The concept of fair trial inherent in Article 6 implies, inter alia, the right for the parties to a trial to have knowledge of and comment on all evidence adduced or observations filed (see, e.g., the Kerojärvi v. Finland judgment of 19 July 1995, Series A no. 322, and the Nideröst-Huber v. Switzerland judgment of 18 February 1997, Reports of Judgments and Decisions 1997-I). Before assessing in the present case whether the proceedings as a whole were fair within the meaning of Article 6 § 1 the Court must, however, determine whether the applicant’s right to remain in office was a “civil right” for the purposes of Article 6 § 1 of the Convention. Regard must be had to the fact that in the present case the proceedings concerned the dismissal of an official working for a public authority (see Frydlender v. France [GC], no. 30979/96, ECHR 2000, and Pellegrin v. France [GC], no. 28541/95, ECHR 1999-VIII). Having adopted a functional criterion based on the nature of the official’s duties and responsibilities, the Court has decided that the only disputes excluded from the scope of Article 6 § 1 of the Convention are those raised by public servants whose duties typify the specific activities of the public service in so far as the latter is acting as the depositary of public authority responsible for protecting the general interests of the State or other public authorities. The Court must therefore seek to ascertain in each case whether the applicant’s post entailed – in the light of the nature of the duties and responsibilities appertaining to it – direct or indirect participation in the exercise of powers conferred by public law and duties designed to safeguard the general interests of the State or of other public authorities. In accordance with the object and purpose of the Convention the Court’s interpretation of the exceptions to the safeguards afforded by Article 6 § 1 must be a restrictive one (see, in particular, §§ 32 et seq. of the Frydlender judgment and §§ 64 et seq. of the Pellegrin judgment).

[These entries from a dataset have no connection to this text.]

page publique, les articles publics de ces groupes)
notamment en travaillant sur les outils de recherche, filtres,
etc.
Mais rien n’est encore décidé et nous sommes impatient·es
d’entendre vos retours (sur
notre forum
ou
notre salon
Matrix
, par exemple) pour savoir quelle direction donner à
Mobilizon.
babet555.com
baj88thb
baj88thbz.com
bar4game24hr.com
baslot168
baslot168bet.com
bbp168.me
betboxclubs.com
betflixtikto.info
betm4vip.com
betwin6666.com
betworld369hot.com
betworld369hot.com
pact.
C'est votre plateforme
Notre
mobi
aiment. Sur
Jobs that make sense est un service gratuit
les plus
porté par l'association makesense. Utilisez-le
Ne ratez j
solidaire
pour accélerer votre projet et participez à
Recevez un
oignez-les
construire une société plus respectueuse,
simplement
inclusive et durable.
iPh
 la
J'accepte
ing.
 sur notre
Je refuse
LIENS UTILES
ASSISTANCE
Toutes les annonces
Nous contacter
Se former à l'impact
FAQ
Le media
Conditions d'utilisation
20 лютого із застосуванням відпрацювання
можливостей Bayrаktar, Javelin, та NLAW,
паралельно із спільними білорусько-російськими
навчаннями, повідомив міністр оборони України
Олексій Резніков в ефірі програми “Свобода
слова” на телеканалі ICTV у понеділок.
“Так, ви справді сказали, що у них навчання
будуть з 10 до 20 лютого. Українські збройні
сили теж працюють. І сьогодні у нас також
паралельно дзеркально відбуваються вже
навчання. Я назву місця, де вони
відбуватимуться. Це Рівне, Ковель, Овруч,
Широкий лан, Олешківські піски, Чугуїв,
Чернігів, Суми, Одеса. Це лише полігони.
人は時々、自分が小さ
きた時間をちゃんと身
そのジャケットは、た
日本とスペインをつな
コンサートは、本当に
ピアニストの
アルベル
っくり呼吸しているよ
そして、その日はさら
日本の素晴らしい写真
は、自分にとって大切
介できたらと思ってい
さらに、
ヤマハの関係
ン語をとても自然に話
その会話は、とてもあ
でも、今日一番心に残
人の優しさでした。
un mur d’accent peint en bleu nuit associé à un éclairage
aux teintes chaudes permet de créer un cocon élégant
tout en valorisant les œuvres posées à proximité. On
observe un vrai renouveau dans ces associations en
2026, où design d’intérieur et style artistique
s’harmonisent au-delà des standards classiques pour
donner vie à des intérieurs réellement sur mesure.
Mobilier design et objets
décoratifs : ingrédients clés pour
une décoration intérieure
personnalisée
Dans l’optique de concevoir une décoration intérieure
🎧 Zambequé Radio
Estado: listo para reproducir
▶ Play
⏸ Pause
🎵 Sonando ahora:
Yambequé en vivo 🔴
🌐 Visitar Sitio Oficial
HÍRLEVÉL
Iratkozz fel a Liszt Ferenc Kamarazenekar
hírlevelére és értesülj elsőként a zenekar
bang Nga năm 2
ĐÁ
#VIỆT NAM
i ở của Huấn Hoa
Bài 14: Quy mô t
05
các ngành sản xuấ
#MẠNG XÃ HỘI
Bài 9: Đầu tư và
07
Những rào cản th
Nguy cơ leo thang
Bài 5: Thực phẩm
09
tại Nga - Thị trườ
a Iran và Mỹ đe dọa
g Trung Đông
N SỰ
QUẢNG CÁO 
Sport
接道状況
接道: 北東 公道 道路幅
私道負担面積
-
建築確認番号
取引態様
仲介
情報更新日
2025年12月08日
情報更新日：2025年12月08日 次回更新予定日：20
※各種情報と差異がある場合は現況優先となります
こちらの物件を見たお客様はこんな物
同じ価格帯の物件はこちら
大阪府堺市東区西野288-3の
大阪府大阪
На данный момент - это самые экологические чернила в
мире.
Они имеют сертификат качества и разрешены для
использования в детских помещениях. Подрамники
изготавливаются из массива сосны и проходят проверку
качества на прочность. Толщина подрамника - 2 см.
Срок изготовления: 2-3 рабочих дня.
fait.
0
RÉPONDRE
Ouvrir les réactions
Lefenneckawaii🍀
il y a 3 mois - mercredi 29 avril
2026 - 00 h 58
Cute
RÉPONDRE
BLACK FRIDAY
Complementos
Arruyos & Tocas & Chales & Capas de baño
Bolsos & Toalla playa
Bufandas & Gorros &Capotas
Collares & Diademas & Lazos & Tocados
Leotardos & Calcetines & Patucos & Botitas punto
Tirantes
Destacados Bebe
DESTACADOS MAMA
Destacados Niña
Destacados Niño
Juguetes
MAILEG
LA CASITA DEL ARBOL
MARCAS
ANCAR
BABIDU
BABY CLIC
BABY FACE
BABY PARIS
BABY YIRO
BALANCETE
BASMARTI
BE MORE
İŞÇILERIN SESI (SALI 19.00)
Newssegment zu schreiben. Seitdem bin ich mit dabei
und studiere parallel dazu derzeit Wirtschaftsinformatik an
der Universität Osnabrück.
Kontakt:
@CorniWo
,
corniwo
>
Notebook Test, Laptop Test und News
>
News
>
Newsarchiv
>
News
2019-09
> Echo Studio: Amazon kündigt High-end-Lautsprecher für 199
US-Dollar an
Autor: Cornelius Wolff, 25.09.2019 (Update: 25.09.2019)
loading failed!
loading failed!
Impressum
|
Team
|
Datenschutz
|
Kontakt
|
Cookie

The Court notes that the applicant’s post as personnel secretary involved supervisory and other responsibility at the level immediately below the decision-making of the mayor. Her post therefore appears to have entailed, at least to some extent, direct participation in the exercise of powers and duties conferred or imposed on the municipality by public law with the aim of safeguarding the general interests of the municipality. In these circumstances and even on the basis of the aforementioned restrictive interpretation of the exceptions to the applicability of Article 6 § 1 the Court does not find it established that the proceedings in the applicant’s case fell within the scope of that provision. Accordingly, Article 6 is inapplicable.
It follows that the application is incompatible ratione materiae with the provisions of the Convention and must be rejected pursuant to Article 35 § 3 of the Convention.
For these reasons, the Court, by a majority,
DECLARES THE APPLICATION INADMISSIBLE.